Extracted data:

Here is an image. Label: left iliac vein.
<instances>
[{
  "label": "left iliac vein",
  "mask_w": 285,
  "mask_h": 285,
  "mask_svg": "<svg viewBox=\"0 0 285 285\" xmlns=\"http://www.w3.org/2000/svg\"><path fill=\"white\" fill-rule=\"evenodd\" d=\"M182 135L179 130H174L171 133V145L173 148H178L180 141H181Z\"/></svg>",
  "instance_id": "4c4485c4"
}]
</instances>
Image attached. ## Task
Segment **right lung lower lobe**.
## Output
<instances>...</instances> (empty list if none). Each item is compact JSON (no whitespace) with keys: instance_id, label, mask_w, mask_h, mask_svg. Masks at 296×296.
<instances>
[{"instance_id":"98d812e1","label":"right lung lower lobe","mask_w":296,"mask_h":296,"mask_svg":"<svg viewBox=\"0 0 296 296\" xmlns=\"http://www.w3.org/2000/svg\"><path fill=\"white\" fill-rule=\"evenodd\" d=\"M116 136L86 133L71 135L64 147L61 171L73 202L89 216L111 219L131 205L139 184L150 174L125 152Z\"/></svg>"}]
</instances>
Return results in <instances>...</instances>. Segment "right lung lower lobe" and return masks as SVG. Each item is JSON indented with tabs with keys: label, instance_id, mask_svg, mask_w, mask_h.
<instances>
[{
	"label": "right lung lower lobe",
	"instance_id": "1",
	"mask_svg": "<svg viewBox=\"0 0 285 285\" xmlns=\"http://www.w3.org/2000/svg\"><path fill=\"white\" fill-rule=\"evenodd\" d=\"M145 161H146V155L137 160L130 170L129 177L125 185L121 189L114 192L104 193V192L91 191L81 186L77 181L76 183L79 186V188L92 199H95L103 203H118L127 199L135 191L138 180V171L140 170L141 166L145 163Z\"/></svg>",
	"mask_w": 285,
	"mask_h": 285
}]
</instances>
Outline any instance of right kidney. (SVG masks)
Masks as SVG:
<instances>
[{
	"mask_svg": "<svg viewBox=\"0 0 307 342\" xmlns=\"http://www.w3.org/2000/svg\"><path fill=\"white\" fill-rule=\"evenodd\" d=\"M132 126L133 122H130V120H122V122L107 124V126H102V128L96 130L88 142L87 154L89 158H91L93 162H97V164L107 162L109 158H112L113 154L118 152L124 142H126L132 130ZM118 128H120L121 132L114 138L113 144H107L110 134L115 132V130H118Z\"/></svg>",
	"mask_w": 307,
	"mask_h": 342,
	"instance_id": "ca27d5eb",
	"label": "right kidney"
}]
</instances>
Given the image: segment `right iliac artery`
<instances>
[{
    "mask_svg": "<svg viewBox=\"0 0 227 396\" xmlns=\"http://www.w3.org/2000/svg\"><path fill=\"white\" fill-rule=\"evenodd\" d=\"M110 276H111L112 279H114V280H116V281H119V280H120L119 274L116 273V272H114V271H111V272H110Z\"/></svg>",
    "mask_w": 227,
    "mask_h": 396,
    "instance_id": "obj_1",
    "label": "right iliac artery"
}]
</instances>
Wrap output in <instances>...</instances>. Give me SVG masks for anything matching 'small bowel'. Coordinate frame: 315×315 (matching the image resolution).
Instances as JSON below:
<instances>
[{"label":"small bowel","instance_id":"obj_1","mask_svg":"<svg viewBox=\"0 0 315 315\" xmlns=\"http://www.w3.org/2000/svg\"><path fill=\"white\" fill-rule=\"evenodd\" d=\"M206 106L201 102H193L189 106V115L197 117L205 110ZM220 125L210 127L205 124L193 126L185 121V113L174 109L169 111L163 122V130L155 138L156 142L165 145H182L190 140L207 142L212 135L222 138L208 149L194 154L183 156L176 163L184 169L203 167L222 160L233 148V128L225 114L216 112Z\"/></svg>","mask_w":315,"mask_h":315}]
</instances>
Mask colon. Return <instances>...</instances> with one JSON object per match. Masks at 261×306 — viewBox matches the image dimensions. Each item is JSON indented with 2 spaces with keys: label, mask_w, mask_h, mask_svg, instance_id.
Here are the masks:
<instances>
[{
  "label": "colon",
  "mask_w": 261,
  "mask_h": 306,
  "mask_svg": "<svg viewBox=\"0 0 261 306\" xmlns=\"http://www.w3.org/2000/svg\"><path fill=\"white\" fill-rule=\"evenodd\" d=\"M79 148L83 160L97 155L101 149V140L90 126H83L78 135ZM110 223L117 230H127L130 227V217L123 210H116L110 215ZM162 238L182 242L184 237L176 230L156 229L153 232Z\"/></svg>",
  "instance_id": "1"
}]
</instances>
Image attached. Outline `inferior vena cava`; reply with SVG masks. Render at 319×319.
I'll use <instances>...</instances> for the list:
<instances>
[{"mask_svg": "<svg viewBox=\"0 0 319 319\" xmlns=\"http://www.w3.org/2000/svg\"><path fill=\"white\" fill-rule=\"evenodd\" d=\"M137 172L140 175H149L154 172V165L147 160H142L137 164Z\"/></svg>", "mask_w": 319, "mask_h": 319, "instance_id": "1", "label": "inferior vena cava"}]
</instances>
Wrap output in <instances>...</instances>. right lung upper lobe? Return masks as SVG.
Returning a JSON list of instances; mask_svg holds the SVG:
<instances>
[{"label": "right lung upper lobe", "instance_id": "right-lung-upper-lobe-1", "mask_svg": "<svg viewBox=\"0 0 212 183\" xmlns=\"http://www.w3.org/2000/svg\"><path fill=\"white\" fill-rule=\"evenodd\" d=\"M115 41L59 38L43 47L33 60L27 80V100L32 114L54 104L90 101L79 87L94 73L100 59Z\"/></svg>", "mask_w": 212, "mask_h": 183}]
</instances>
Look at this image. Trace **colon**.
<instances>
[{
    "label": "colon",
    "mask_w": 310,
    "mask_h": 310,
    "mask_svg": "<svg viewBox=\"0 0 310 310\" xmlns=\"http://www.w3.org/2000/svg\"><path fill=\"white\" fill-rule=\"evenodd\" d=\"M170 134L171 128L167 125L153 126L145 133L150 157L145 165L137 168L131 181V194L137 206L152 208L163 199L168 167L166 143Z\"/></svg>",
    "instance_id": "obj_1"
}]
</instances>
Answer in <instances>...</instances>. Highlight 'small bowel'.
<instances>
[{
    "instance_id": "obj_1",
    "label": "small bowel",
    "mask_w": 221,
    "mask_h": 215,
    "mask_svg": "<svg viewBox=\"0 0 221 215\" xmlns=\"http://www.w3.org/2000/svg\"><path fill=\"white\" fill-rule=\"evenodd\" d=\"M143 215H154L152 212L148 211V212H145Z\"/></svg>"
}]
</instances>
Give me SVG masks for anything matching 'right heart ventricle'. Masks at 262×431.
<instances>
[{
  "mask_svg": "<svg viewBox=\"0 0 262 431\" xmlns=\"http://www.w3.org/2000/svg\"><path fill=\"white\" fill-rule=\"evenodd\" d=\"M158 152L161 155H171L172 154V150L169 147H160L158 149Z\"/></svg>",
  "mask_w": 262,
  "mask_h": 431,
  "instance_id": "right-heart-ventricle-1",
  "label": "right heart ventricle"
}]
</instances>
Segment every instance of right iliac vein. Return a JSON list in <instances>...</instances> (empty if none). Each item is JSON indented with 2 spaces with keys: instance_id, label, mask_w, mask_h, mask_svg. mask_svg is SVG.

What you need to do:
List each line in the material above that contains the word "keys".

Exercise solution:
<instances>...</instances> (empty list if none). Each item is compact JSON (no whitespace) with keys: instance_id, label, mask_w, mask_h, mask_svg. Masks at 296×296.
Return results in <instances>...</instances>. Segment "right lung lower lobe" and return masks as SVG. Each item is JSON indented with tabs with keys: label, instance_id, mask_svg, mask_w, mask_h.
Mask colon. Return <instances>...</instances> with one JSON object per match. Masks at 261×306 — viewBox matches the image dimensions. Each item is JSON indented with 2 spaces with keys: label, mask_w, mask_h, mask_svg, instance_id.
Segment every instance of right iliac vein. Return a JSON list in <instances>...</instances> (empty if none). Each item is JSON indented with 2 spaces with keys: instance_id, label, mask_w, mask_h, mask_svg. mask_svg is SVG.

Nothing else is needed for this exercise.